Portugals Innenminister tritt nach Kritik am Hochwassermanagement zurück

Maria Lucia Amaral „hatte das Gefühl, dass sie nicht über die persönlichen und politischen Voraussetzungen verfügte, die für die Erfüllung ihrer Pflichten erforderlich waren“, heißt es in einer Erklärung der Präsidentschaft am späten Dienstag.

Portugals Innenministerin ist zurückgetreten, nachdem sie wegen ihres Umgangs mit der Flutkatastrophe in den letzten Wochen in die Kritik geraten war, gab die Präsidentschaft am späten Dienstag bekannt.

Maria Lucia Amaral „hatte das Gefühl, dass sie nicht über die persönlichen und politischen Voraussetzungen verfügte, die für die Erfüllung ihrer Pflichten erforderlich waren“, heißt es in einer Erklärung.

Ihre Position wird vorübergehend vom Mitte-Rechts-Premierminister Luís Montenegro besetzt.

Die montenegrinische Regierung ist wegen ihrer Reaktion auf die zweiwöchigen Stürme und heftigen Stürme, die mindestens sieben Menschen das Leben kosteten und Schäden in Höhe von schätzungsweise 4 Milliarden Euro verursachten, in die Kritik geraten.

„Der Rücktritt des Innenministers ist ein Beweis dafür, dass die Regierung in ihrer Reaktion auf diesen Notfall versagt hat“, sagte Jose Luis Carneiro, Generalsekretär der oppositionellen Sozialistischen Partei, der Presse nach der Ankündigung.

Auf der Iberischen Halbinsel kam es immer länger andauernde und intensivere extreme Wetterereignisse wie Regengüsse und Hitzewellen, die Wissenschaftler seit langem mit menschlichen Aktivitäten in Verbindung bringen.

Neue Satellitenbilder zeigen das Ausmaß der Überschwemmungen

Von der Europäischen Weltraumorganisation (ESA) veröffentlichte Satellitenbilder haben die Intensität der Niederschläge über der Iberischen Halbinsel während dreier starker Winterstürme erfasst.

Sichtbar ist auch das Ausmaß der darauf folgenden Überschwemmungen im Einzugsgebiet des Flusses Tejo in Portugal.

Die ESA sagte in einer am Dienstag veröffentlichten Erklärung, dass die Stürme Kristin, Leonardo und Marta Anfang 2026 Portugal, Spanien und Nordafrika hart getroffen und weitreichende Überschwemmungen verursacht hätten.

Tausende Menschen mussten im ganzen Land ihre Häuser verlassen, allein in Coimbra wurden am Dienstagabend 3.000 Menschen evakuiert, weil die Deiche des Mondego-Flusses einstürzen könnten.

In Portugal hob die Agentur insbesondere Bilder hervor, die die Stadt Alcácer do Sal und das Einzugsgebiet des Tejo zeigten, Gebiete, die besonders von den Regenfällen betroffen waren.

Der Copernicus Sentinel-1-Satellit erfasste das Ausmaß der Überschwemmungen rund um den Tejo und sein Einzugsgebiet nordöstlich von Lissabon, wobei die überschwemmten Gebiete rot markiert waren.
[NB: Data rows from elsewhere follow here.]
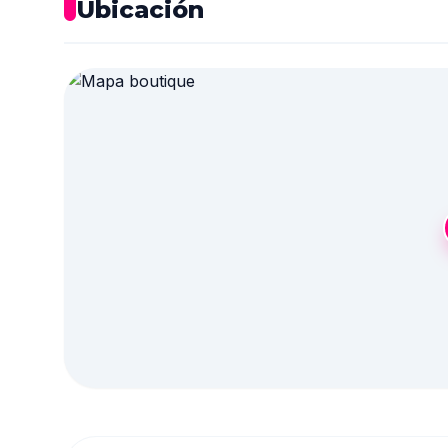
Ubicación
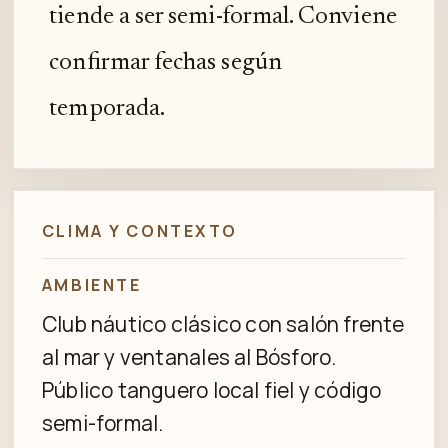
tiende a ser semi-formal. Conviene
confirmar fechas según
temporada.
CLIMA Y CONTEXTO
AMBIENTE
Club náutico clásico con salón frente
al mar y ventanales al Bósforo.
Público tanguero local fiel y código
semi-formal.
Das nächste Bild wurde am 7. Februar aufgenommen und mit einem Bild vom 27. Dezember überlagert. Es ist zu erkennen, dass der Wasserstand gestiegen ist.

Die ESA veröffentlichte außerdem ein Bild der Iberischen Halbinsel, das die Niederschlagsanhäufung zwischen dem 1. und 7. Februar zeigt und dabei Daten der Global Precipitation Measurement (GPM)-Mission nutzte.

Die GPM-Mission besteht nach Angaben der ESA aus einem internationalen Netzwerk von Satelliten, das globale Beobachtungen von Regen und Schnee ermöglicht.

Wegen beispielloser Regenfälle und Überschwemmungen herrscht in Portugal bis Mitte Februar Ausnahmezustand.